LaPalma3 (1): Introduction
Please note that all the SIEpedia's articles address specific issues or questions raised by IAC users, so they do not attempt to be rigorous or exhaustive, and may or may not be useful or applicable in different or more general contexts.
Introduction | Connecting | Useful Commands (preparations) | Useful Commands (executions) | Script files | FAQs |
IMPORTANT: This documentation is deprecated. It will not be further updated. The new documentation for LaPalma can be found here for external users or here if you are connected to IAC's internal network.
Introduction
This user's guide for the LaPalma Supercomputer (v3) is intended to provide the minimum amount of information needed by a new user on this system. As such, it assumes that the user is familiar with many of the standard aspects of supercomputing as the Unix operating system.
We hope you can find most of the information you need to use our computing resources: from applications and libraries to technical documentation about LaPalma; how to include references in publications and so on. Please read carefully this document and if any doubt arises do not hesitate to contact our support group at res_support@iac.es
System Overview
LaPalma comprises 252 IBM dx360 M4 compute nodes.
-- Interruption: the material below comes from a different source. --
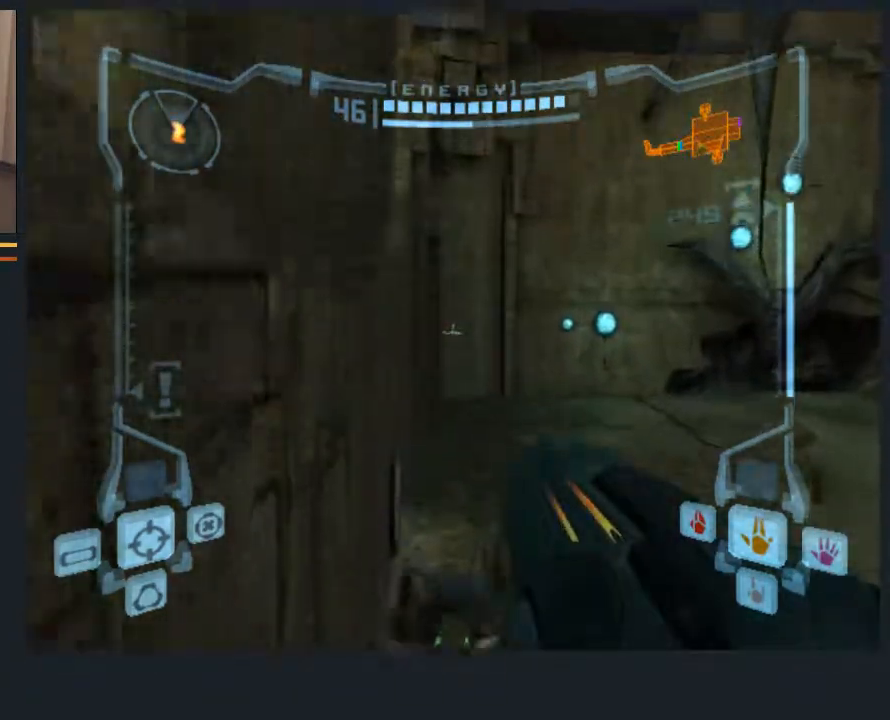
{"buttons": ["L1"], "left_stick": "left", "right_stick": "center", "events": [[83, "B", "up"], [283, "left_stick", "left"]]}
Every node has 16 cores (Intel E5-2670) at 2.6 GHz, running Linux operating system with 32 GB of memory RAM (2 GB per core) and 500GB of local disk storage. Two Bull R423 servers are connected to a pair of Netapp E5600 storage systems providing a total amount of 346 TB of disk storage accessible from every node through Lustre Parallel File System. The networks that interconnect the LaPalma are:
- Infiniband Network: High bandwidth network used by parallel applications communications.
- Gigabit Network: Ethernet network used by the nodes to mount remotely their root file system from the servers and the network over which Lustre works.
File Systems
IMPORTANT: It is your responsibility as a user of the LaPalma system to backup all your critical data. NO backup of user data will be done in any of the filesystems of LaPalma.
Each user has several areas of disk space for storing files. These areas may have size or time limits, please read carefully all this section to know about the policy of usage of each of these filesystems.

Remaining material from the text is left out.